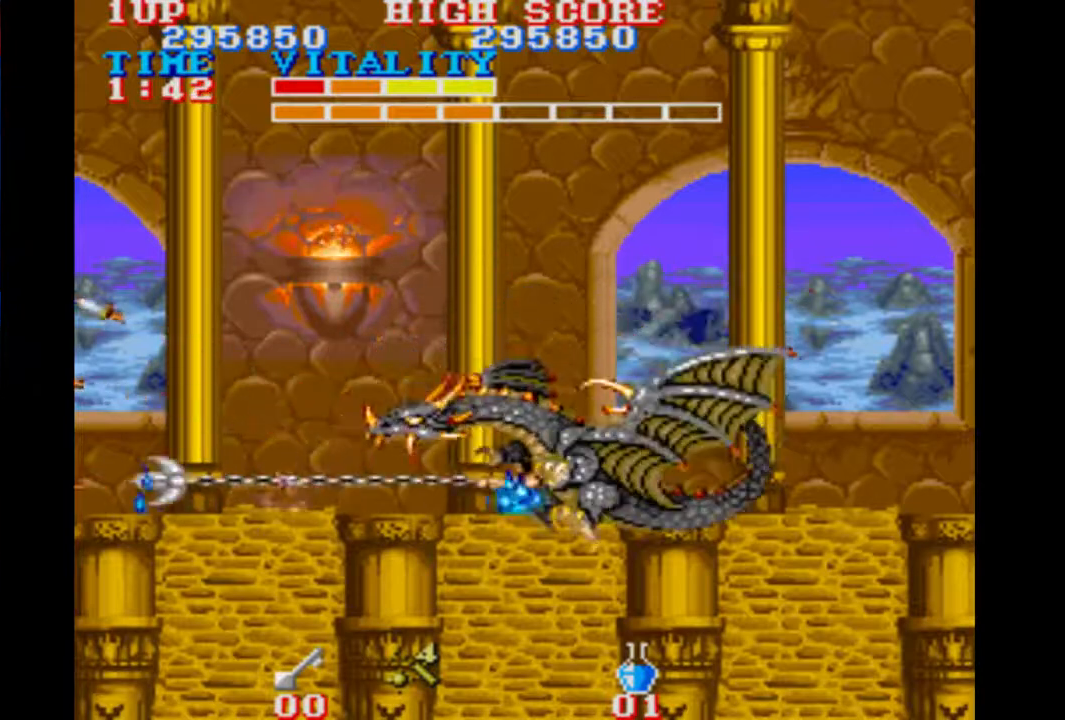
{"buttons": [], "left_stick": "down", "events": []}
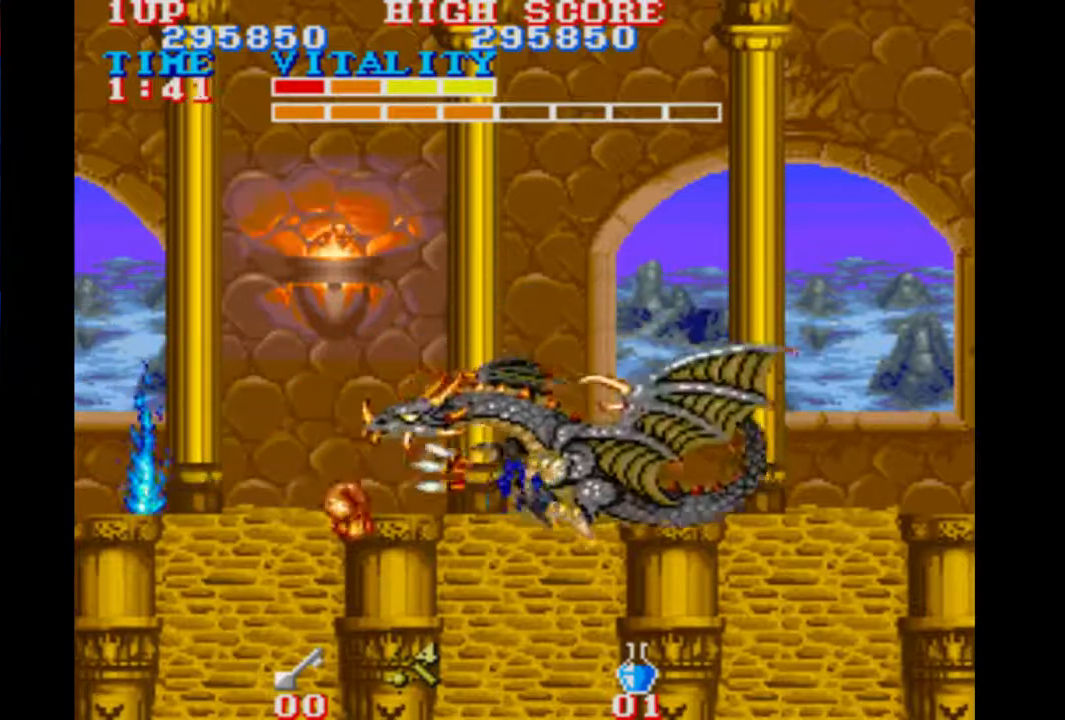
{"buttons": [], "left_stick": "down", "events": []}
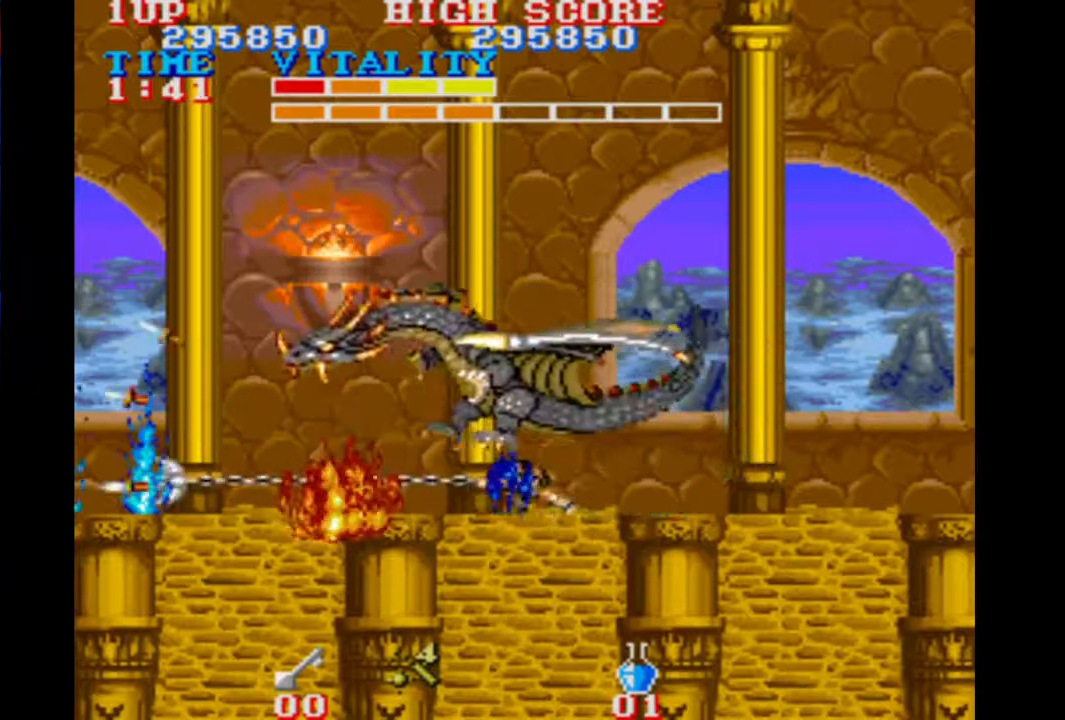
{"buttons": [], "left_stick": "right", "events": [[333, "left_stick", "right"]]}
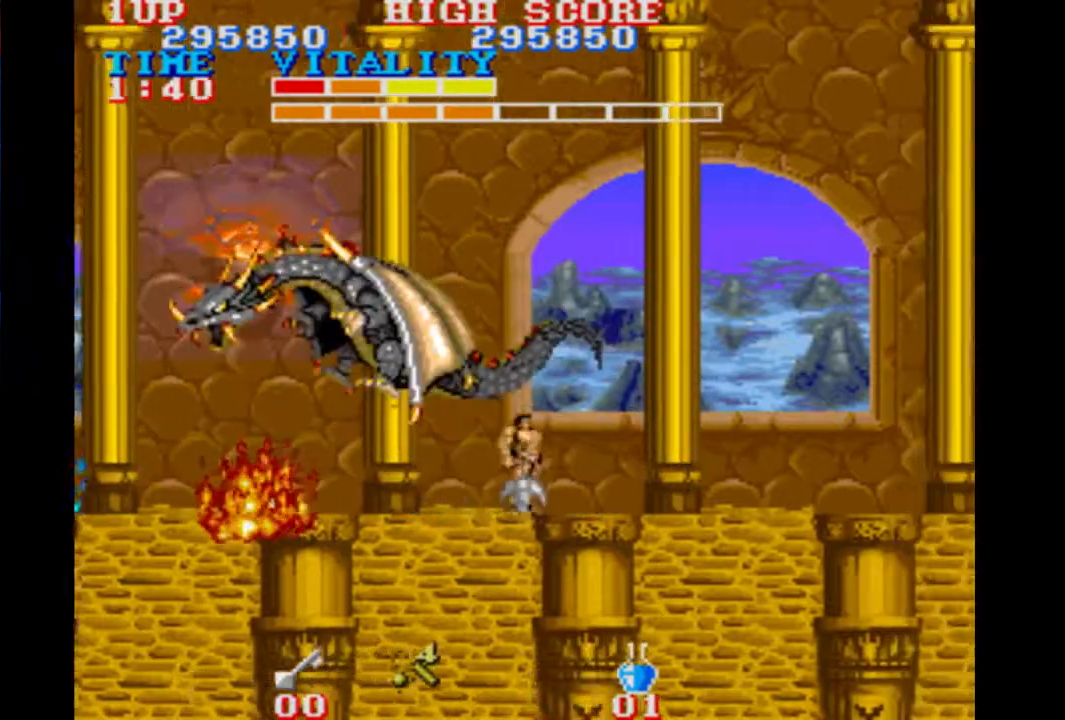
{"buttons": [], "left_stick": "right", "events": []}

⁂

WHAT YOU WILL DO
In the answer, the data should reappear exactly, with no pictures.

RESPONSE
{"buttons": [], "left_stick": "down", "events": []}
{"buttons": [], "left_stick": "down", "events": []}
{"buttons": [], "left_stick": "right", "events": [[333, "left_stick", "right"]]}
{"buttons": [], "left_stick": "right", "events": []}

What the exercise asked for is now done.